Extracted page text data:
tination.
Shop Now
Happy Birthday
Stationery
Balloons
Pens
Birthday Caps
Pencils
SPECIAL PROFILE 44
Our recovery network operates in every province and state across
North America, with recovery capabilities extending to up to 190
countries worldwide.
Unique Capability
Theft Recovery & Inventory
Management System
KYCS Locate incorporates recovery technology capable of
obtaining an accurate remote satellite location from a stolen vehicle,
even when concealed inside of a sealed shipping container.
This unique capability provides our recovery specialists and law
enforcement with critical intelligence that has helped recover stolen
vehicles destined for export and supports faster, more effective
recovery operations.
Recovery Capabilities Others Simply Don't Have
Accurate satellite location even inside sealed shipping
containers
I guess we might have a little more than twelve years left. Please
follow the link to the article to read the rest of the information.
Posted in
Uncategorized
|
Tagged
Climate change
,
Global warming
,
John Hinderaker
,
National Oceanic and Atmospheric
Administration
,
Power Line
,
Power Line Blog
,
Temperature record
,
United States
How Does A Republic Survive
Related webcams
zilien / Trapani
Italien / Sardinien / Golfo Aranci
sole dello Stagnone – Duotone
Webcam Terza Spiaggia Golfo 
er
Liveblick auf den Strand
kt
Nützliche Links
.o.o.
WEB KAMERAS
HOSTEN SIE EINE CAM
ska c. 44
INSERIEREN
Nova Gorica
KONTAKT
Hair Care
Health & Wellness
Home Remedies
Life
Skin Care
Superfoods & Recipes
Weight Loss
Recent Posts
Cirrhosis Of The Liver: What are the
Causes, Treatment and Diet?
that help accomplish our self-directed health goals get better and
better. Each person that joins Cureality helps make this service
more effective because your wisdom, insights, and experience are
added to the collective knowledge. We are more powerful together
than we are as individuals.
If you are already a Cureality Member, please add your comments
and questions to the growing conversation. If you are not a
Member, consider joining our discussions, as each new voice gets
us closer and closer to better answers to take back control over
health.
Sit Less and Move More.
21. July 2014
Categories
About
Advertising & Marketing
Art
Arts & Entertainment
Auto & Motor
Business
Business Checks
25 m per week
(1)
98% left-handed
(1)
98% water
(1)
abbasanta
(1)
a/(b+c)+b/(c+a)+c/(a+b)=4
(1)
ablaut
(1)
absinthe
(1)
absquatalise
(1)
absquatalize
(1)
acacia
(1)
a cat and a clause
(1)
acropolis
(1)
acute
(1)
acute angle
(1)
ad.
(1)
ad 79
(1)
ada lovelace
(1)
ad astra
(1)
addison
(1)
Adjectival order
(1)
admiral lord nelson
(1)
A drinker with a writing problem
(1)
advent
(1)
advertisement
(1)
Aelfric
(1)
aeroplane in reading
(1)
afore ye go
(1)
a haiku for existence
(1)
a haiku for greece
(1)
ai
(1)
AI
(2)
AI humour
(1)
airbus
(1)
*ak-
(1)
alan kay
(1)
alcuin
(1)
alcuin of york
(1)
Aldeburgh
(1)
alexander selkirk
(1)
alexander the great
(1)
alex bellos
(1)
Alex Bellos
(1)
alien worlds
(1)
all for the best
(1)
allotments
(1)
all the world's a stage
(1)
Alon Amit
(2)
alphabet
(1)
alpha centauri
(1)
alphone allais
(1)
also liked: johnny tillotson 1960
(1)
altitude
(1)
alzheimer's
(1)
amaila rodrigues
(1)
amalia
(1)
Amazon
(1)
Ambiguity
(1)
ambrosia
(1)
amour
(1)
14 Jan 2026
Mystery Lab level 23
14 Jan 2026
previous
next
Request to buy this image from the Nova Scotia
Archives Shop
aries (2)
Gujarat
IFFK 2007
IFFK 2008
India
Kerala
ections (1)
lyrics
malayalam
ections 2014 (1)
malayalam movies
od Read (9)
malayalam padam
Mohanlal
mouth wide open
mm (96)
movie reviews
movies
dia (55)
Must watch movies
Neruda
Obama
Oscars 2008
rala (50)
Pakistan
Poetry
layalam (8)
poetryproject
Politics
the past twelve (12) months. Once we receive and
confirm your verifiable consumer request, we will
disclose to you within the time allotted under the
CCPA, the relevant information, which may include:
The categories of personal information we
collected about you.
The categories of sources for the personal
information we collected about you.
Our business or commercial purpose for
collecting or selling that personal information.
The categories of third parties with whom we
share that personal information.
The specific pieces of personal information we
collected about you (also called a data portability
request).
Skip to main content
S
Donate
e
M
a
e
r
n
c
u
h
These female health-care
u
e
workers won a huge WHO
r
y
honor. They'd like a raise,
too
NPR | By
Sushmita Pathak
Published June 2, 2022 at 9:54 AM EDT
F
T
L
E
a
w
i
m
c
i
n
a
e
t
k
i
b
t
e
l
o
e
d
* * *
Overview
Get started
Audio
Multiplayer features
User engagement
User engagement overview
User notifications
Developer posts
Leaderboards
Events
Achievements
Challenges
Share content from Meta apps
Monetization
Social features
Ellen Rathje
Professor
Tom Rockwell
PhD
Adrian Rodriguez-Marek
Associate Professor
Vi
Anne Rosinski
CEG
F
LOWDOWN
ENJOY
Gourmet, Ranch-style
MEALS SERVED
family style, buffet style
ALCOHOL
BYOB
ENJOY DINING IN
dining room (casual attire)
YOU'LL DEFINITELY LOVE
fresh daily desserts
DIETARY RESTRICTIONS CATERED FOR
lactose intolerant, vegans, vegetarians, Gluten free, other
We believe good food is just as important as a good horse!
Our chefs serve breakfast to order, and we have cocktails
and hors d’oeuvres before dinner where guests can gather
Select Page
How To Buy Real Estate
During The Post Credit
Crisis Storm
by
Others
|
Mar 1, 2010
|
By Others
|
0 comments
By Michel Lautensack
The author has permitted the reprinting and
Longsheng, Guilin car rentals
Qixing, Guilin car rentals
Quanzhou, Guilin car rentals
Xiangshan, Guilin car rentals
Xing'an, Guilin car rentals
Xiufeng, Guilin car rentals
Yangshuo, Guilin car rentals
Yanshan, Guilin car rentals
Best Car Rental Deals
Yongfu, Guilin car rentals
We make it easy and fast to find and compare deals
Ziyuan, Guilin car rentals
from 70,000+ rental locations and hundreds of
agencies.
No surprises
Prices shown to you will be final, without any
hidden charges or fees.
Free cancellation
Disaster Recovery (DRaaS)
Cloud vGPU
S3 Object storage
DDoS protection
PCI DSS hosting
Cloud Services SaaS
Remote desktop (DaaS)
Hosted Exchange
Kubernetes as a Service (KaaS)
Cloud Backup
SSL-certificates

## What is being asked
Please transcribe exactly the lines above from the line that has "Arts & Entertainment" up to and including the line that has "share that personal information."; no other line belongs in the answer.

## Solution below
Arts & Entertainment
Auto & Motor
Business
Business Checks
25 m per week
(1)
98% left-handed
(1)
98% water
(1)
abbasanta
(1)
a/(b+c)+b/(c+a)+c/(a+b)=4
(1)
ablaut
(1)
absinthe
(1)
absquatalise
(1)
absquatalize
(1)
acacia
(1)
a cat and a clause
(1)
acropolis
(1)
acute
(1)
acute angle
(1)
ad.
(1)
ad 79
(1)
ada lovelace
(1)
ad astra
(1)
addison
(1)
Adjectival order
(1)
admiral lord nelson
(1)
A drinker with a writing problem
(1)
advent
(1)
advertisement
(1)
Aelfric
(1)
aeroplane in reading
(1)
afore ye go
(1)
a haiku for existence
(1)
a haiku for greece
(1)
ai
(1)
AI
(2)
AI humour
(1)
airbus
(1)
*ak-
(1)
alan kay
(1)
alcuin
(1)
alcuin of york
(1)
Aldeburgh
(1)
alexander selkirk
(1)
alexander the great
(1)
alex bellos
(1)
Alex Bellos
(1)
alien worlds
(1)
all for the best
(1)
allotments
(1)
all the world's a stage
(1)
Alon Amit
(2)
alphabet
(1)
alpha centauri
(1)
alphone allais
(1)
also liked: johnny tillotson 1960
(1)
altitude
(1)
alzheimer's
(1)
amaila rodrigues
(1)
amalia
(1)
Amazon
(1)
Ambiguity
(1)
ambrosia
(1)
amour
(1)
14 Jan 2026
Mystery Lab level 23
14 Jan 2026
previous
next
Request to buy this image from the Nova Scotia
Archives Shop
aries (2)
Gujarat
IFFK 2007
IFFK 2008
India
Kerala
ections (1)
lyrics
malayalam
ections 2014 (1)
malayalam movies
od Read (9)
malayalam padam
Mohanlal
mouth wide open
mm (96)
movie reviews
movies
dia (55)
Must watch movies
Neruda
Obama
Oscars 2008
rala (50)
Pakistan
Poetry
layalam (8)
poetryproject
Politics
the past twelve (12) months. Once we receive and
confirm your verifiable consumer request, we will
disclose to you within the time allotted under the
CCPA, the relevant information, which may include:
The categories of personal information we
collected about you.
The categories of sources for the personal
information we collected about you.
Our business or commercial purpose for
collecting or selling that personal information.
The categories of third parties with whom we
share that personal information.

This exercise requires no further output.